340 : d=" M 250,300 l 93.96926207859084,34.20201433256686 a 100,100 0 0,0 4.511513222629958,-16.83719656587382 z "
350 : d=" M 250,300 l 98.4807753012208,17.36481776669304 a 100,100 0 0,0 1.5192246987791975,-17.364817766693015 z "

Answer 2

Thanks Douglas!

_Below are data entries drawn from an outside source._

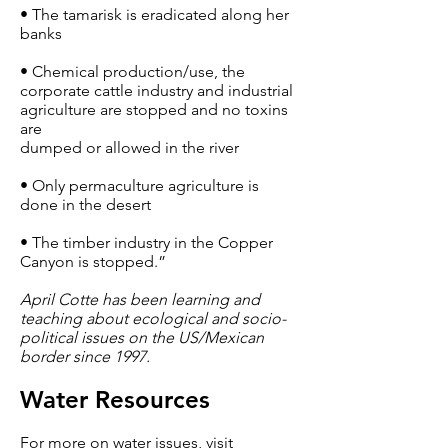
• The tamarisk is eradicated along her
banks
• Chemical production/use, the
corporate cattle industry and industrial
agriculture are stopped and no toxins
are
dumped or allowed in the river
• Only permaculture agriculture is
done in the desert
• The timber industry in the Copper
Canyon is stopped.”
April Cotte has been learning and
teaching about ecological and socio-
political issues on the US/Mexican
border since 1997.
Water Resources
For more on water issues, visit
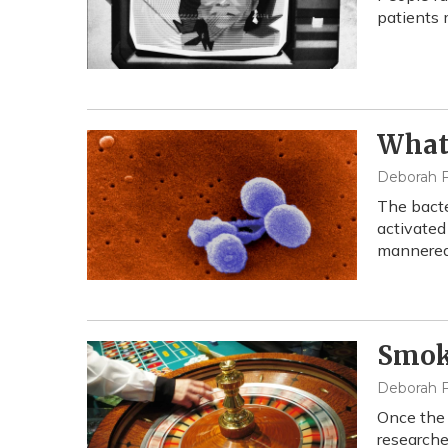
patients 
What 
Deborah F
The bacte
activated
mannered
Smoki
Deborah F
Once the 
researche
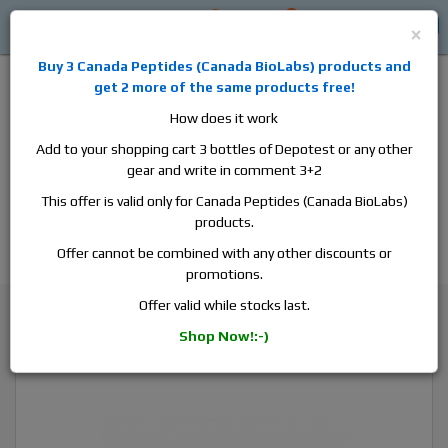
0
0
Log in
$0
×
Buy 3
Canada Peptides
(
Canada BioLabs
) products and
get 2 more of the same products free!
How does it work
Add to your shopping cart 3 bottles of Depotest or any other
gear and write in comment 3+2
Alan
Domestic
this is the best place to buy anabolic steroids,
This offer is valid only for Canada Peptides (Canada BioLabs)
aromatase inhibitors, anti-estrogens, human growth hormone, human
products.
chorionic gonadotropin, skin care and hair care products, men's health
products and etc. We guarantee fast & secure shipment.
Offer cannot be combined with any other discounts or
promotions.
Boldenone
Offer valid while stocks last.
Canada Peptides Equipoise 300, 1 vial, 10ml, 300 mg/ml
Shop Now!:-)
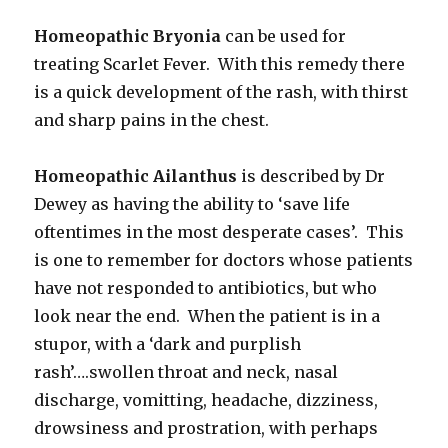
Homeopathic Bryonia
can be used for
treating Scarlet Fever. With this remedy there
is a quick development of the rash, with thirst
and sharp pains in the chest.
Homeopathic Ailanthus
is described by Dr
Dewey as having the ability to ‘save life
oftentimes in the most desperate cases’. This
is one to remember for doctors whose patients
have not responded to antibiotics, but who
look near the end. When the patient is in a
stupor, with a ‘dark and purplish
rash’….swollen throat and neck, nasal
discharge, vomitting, headache, dizziness,
drowsiness and prostration, with perhaps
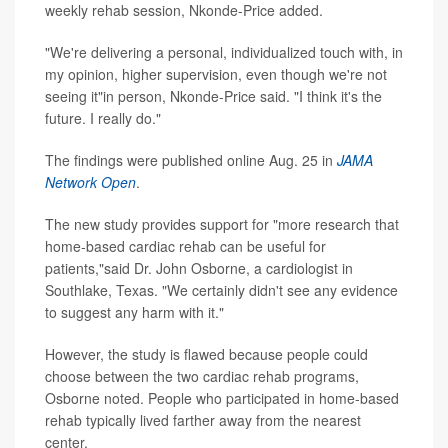
weekly rehab session, Nkonde-Price added.
"We're delivering a personal, individualized touch with, in
my opinion, higher supervision, even though we're not
seeing it"in person, Nkonde-Price said. "I think it's the
future. I really do."
The findings were published online Aug. 25 in
JAMA
Network Open
.
The new study provides support for "more research that
home-based cardiac rehab can be useful for
patients,"said Dr. John Osborne, a cardiologist in
Southlake, Texas. "We certainly didn't see any evidence
to suggest any harm with it."
However, the study is flawed because people could
choose between the two cardiac rehab programs,
Osborne noted. People who participated in home-based
rehab typically lived farther away from the nearest
center.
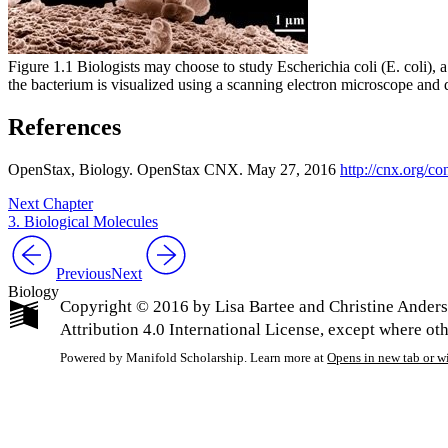
Figure 1.1 Biologists may choose to study Escherichia coli (E. coli), a
the bacterium is visualized using a scanning electron microscope and 
References
OpenStax
, Biology. OpenStax CNX. May 27, 2016
http://cnx.org
Next Chapter
3. Biological Molecules
Previous
Next
Biology
Copyright © 2016 by Lisa Bartee and Christine Ander
Attribution 4.0 International License, except where ot
Powered by Manifold Scholarship. Learn more at
Opens in new tab or 
My Notes + Co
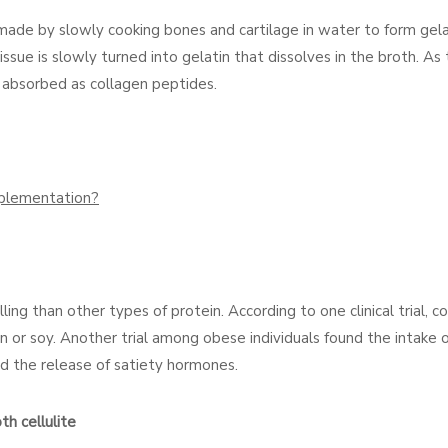
e made by slowly cooking bones and cartilage in water to form gela
sue is slowly turned into gelatin that dissolves in the broth. As 
ily absorbed as collagen peptides.
pplementation?
ng than other types of protein. According to one clinical trial, c
 or soy. Another trial among obese individuals found the intake 
d the release of satiety hormones.
h cellulite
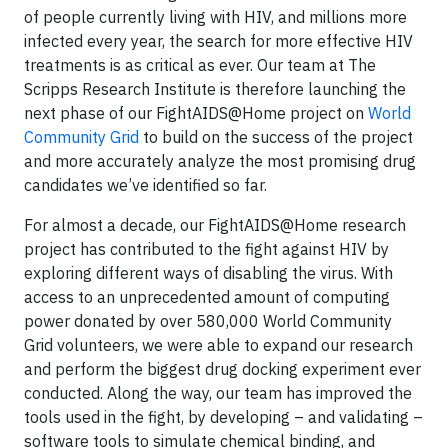
of people currently living with HIV, and millions more
infected every year, the search for more effective HIV
treatments is as critical as ever. Our team at The
Scripps Research Institute is therefore launching the
next phase of our FightAIDS@Home project on
World
Community Grid
to build on the success of the project
and more accurately analyze the most promising drug
candidates we’ve identified so far.
For almost a decade, our FightAIDS@Home research
project has contributed to the fight against HIV by
exploring different ways of disabling the virus. With
access to an unprecedented amount of computing
power donated by over 580,000 World Community
Grid volunteers, we were able to expand our research
and perform the biggest drug docking experiment ever
conducted. Along the way, our team has improved the
tools used in the fight, by developing – and validating –
software tools to simulate chemical binding, and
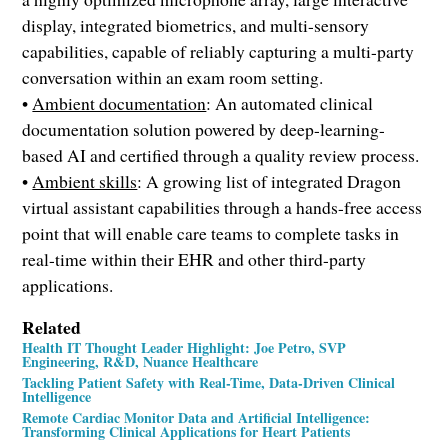
display, integrated biometrics, and multi-sensory
capabilities, capable of reliably capturing a multi-party
conversation within an exam room setting.
•
Ambient documentation
: An automated clinical
documentation solution powered by deep-learning-
based AI and certified through a quality review process.
•
Ambient skills
: A growing list of integrated Dragon
virtual assistant capabilities through a hands-free access
point that will enable care teams to complete tasks in
real-time within their EHR and other third-party
applications.
Related
Health IT Thought Leader Highlight: Joe Petro, SVP
Engineering, R&D, Nuance Healthcare
Tackling Patient Safety with Real-Time, Data-Driven Clinical
Intelligence
Remote Cardiac Monitor Data and Artificial Intelligence:
Transforming Clinical Applications for Heart Patients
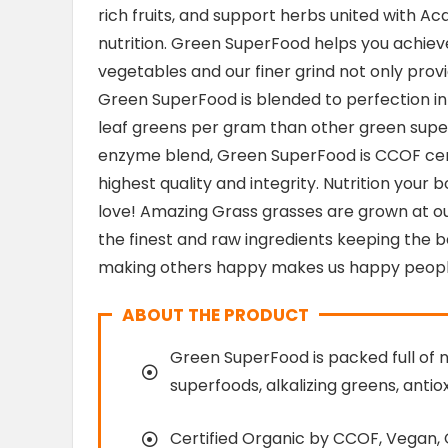
rich fruits, and support herbs united with A
nutrition. Green SuperFood helps you achiev
vegetables and our finer grind not only provid
Green SuperFood is blended to perfection in
leaf greens per gram than other green super
enzyme blend, Green SuperFood is CCOF certi
highest quality and integrity. Nutrition your b
love! Amazing Grass grasses are grown at ou
the finest and raw ingredients keeping the b
making others happy makes us happy peopl
ABOUT THE PRODUCT
Green SuperFood is packed full of 
superfoods, alkalizing greens, antio
Certified Organic by CCOF, Vegan,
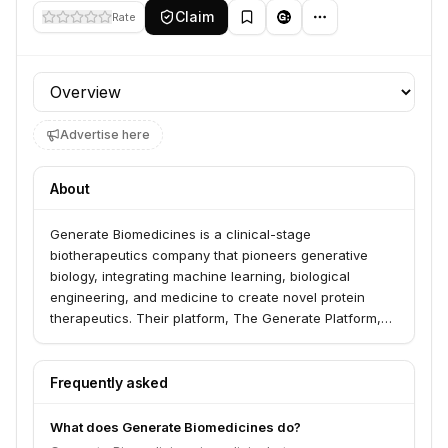
Claim
Rate
Profile section
Advertise here
About
Generate Biomedicines is a clinical-stage
biotherapeutics company that pioneers generative
biology, integrating machine learning, biological
engineering, and medicine to create novel protein
therapeutics. Their platform, The Generate Platform,
enables the on-demand generation of medicines
across multiple modalities, aiming to revolutionize drug
discovery and development by increasing speed,
Frequently asked
precision, and probability of success.
What does Generate Biomedicines do?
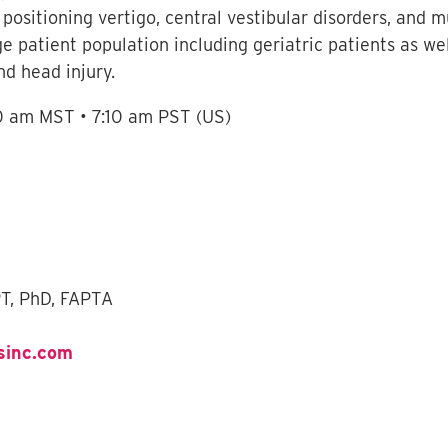
ositioning vertigo, central vestibular disorders, and m
ge patient population including geriatric patients as we
nd head injury.
10 am MST • 7:10 am PST (US)
PT, PhD, FAPTA
sinc.com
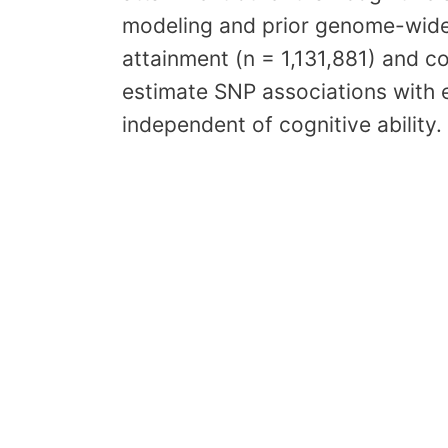
modeling and prior genome-wide
attainment (n = 1,131,881) and c
estimate SNP associations with e
independent of cognitive ability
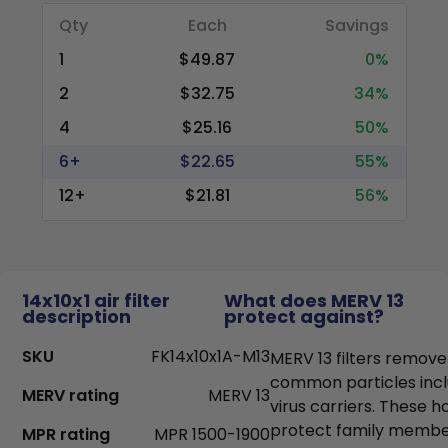
Qty
Each
Savings
1
$49.87
0%
2
$32.75
34%
4
$25.16
50%
6+
$22.65
55%
12+
$21.81
56%
14x10x1 air filter
What does MERV 13
description
protect against?
SKU
FK14x10x1A-M13
MERV 13 filters remove
common particles incl
MERV rating
MERV 13
virus carriers. These h
protect family members
MPR rating
MPR 1500-1900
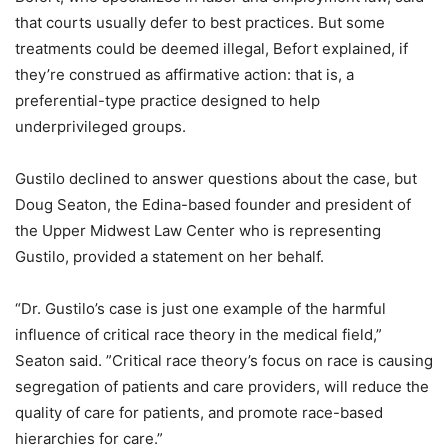
that courts usually defer to best practices. But some
treatments could be deemed illegal, Befort explained, if
they’re construed as affirmative action: that is, a
preferential-type practice designed to help
underprivileged groups.
Gustilo declined to answer questions about the case, but
Doug Seaton, the Edina-based founder and president of
the Upper Midwest Law Center who is representing
Gustilo, provided a statement on her behalf.
“Dr. Gustilo’s case is just one example of the harmful
influence of critical race theory in the medical field,”
Seaton said. ”Critical race theory’s focus on race is causing
segregation of patients and care providers, will reduce the
quality of care for patients, and promote race-based
hierarchies for care.”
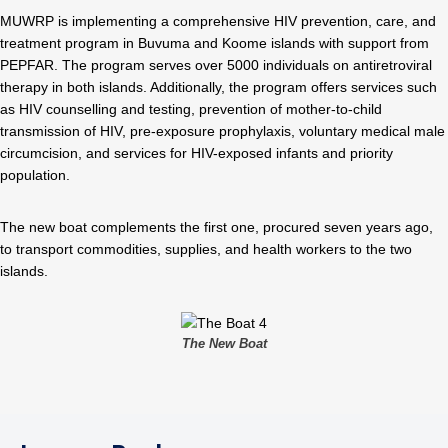
MUWRP is implementing a comprehensive HIV prevention, care, and
treatment program in Buvuma and Koome islands with support from
PEPFAR. The program serves over 5000 individuals on antiretroviral
therapy in both islands. Additionally, the program offers services such
as HIV counselling and testing, prevention of mother-to-child
transmission of HIV, pre-exposure prophylaxis, voluntary medical male
circumcision, and services for HIV-exposed infants and priority
population.
The new boat complements the first one, procured seven years ago,
to transport commodities, supplies, and health workers to the two
islands.
The New Boat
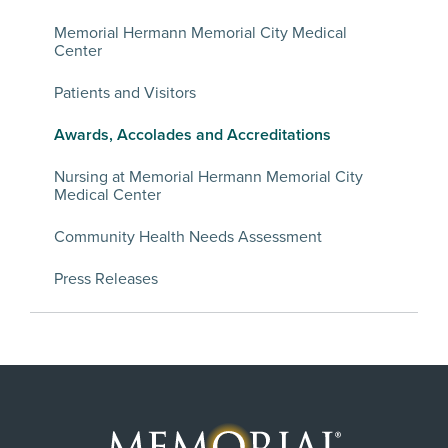
Memorial Hermann Memorial City Medical
Center
Patients and Visitors
Awards, Accolades and Accreditations
Nursing at Memorial Hermann Memorial City
Medical Center
Community Health Needs Assessment
Press Releases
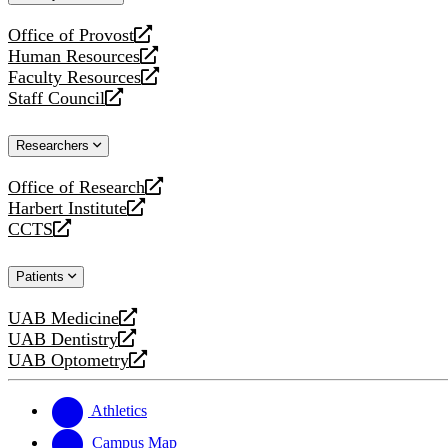
website
Office of Provost
opens
Human Resources
a
opens
Faculty Resources
new
a
opens
Staff Council
website
new
a
opens
website
new
a
Researchers
website
new
website
Office of Research
opens
Harbert Institute
a
opens
CCTS
new
a
opens
website
new
a
Patients
website
new
website
UAB Medicine
opens
UAB Dentistry
a
opens
UAB Optometry
new
a
opens
website
new
a
website
new
Athletics
website
Campus Map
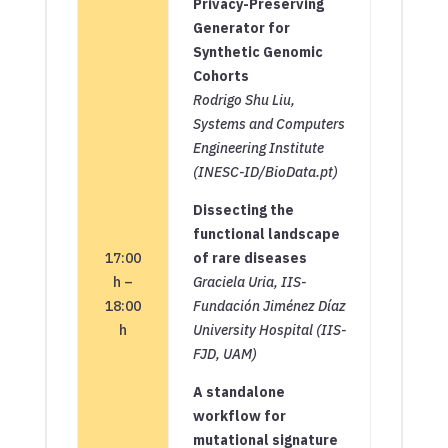
Privacy-Preserving
Generator for
Synthetic Genomic
Cohorts
Rodrigo Shu Liu,
Systems and Computers
Engineering Institute
(INESC-ID/BioData.pt)
Dissecting the
functional landscape
17:00
of rare diseases
h –
Graciela Uria, IIS-
18:00
Fundación Jiménez Díaz
h
University Hospital (IIS-
FJD, UAM)
A standalone
workflow for
mutational signature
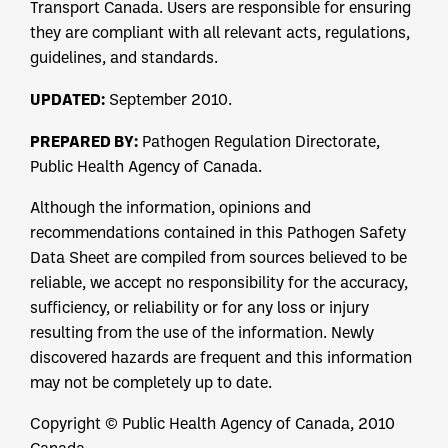
Transport Canada. Users are responsible for ensuring
they are compliant with all relevant acts, regulations,
guidelines, and standards.
UPDATED:
September 2010.
PREPARED BY:
Pathogen Regulation Directorate,
Public Health Agency of Canada.
Although the information, opinions and
recommendations contained in this Pathogen Safety
Data Sheet are compiled from sources believed to be
reliable, we accept no responsibility for the accuracy,
sufficiency, or reliability or for any loss or injury
resulting from the use of the information. Newly
discovered hazards are frequent and this information
may not be completely up to date.
Copyright © Public Health Agency of Canada, 2010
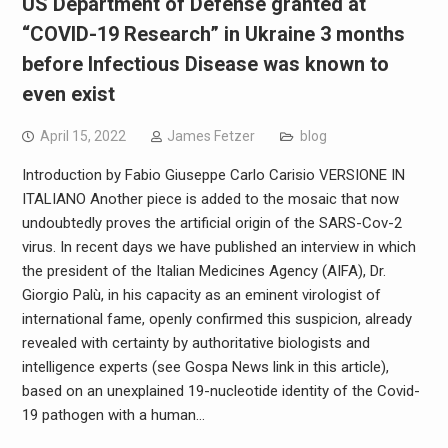
US Department of Defense granted at
“COVID-19 Research” in Ukraine 3 months
before Infectious Disease was known to
even exist
April 15, 2022
James Fetzer
blog
Introduction by Fabio Giuseppe Carlo Carisio VERSIONE IN
ITALIANO Another piece is added to the mosaic that now
undoubtedly proves the artificial origin of the SARS-Cov-2
virus. In recent days we have published an interview in which
the president of the Italian Medicines Agency (AIFA), Dr.
Giorgio Palù, in his capacity as an eminent virologist of
international fame, openly confirmed this suspicion, already
revealed with certainty by authoritative biologists and
intelligence experts (see Gospa News link in this article),
based on an unexplained 19-nucleotide identity of the Covid-
19 pathogen with a human…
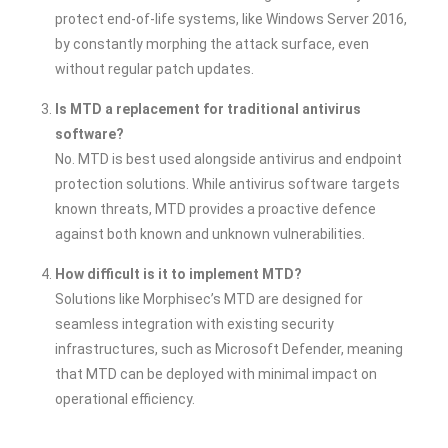
protect end-of-life systems, like Windows Server 2016,
by constantly morphing the attack surface, even
without regular patch updates.
Is MTD a replacement for traditional antivirus
software?
No. MTD is best used alongside antivirus and endpoint
protection solutions. While antivirus software targets
known threats, MTD provides a proactive defence
against both known and unknown vulnerabilities.
How difficult is it to implement MTD?
Solutions like Morphisec’s MTD are designed for
seamless integration with existing security
infrastructures, such as Microsoft Defender, meaning
that MTD can be deployed with minimal impact on
operational efficiency.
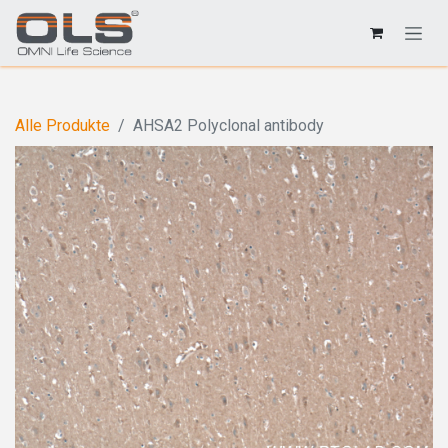
Alle Produkte
AHSA2 Polyclonal antibody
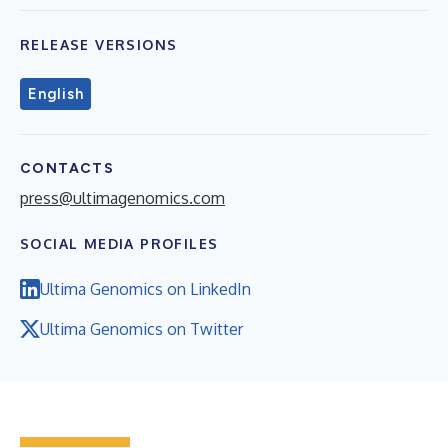
RELEASE VERSIONS
English
CONTACTS
press@ultimagenomics.com
SOCIAL MEDIA PROFILES
Ultima Genomics on LinkedIn
Ultima Genomics on Twitter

I turned your arc-drawing answer into a function, in case it helps others:

def addArc(dwg, current_group, p0, p1, radius):
    """ Adds an arc that bulges to the right as it moves from p0 to p1 """
    args = {'x0':p0[0], 
        'y0':p0[1], 
        'xradius':radius, 
        'yradius':radius, 
        'ellipseRotation':0, #has no effect for circles
        'x1':(p1[0]-p0[0]), 
        'y1':(p1[1]-p0[1])}
    current_group.add(dwg.path(d="M %(x0)f,%(y0)f a %(xradius)f,%(yradius)f %(ellipseRotation)f 0,0 %(x1)f,%(y1)f"%args,
             fill="none", 
             stroke='red', stroke_width=line_stroke_width
            ))


# usage example:
import svgwrite
dwg = svgwrite.Drawing(filename="test.svg", debug=True, size=(4000,1000))
current_group = dwg.add(dwg.g(id=name, stroke='red', stroke_width=3, fill='none', fill_opacity=0 ))
addArc(dwg, current_group, p0=[10,10], p1=[40,10], radius=80)
dwg.save()

Obviously you can follow the above arc-drawing function with dwg.line() to draw pie slices or whatnot.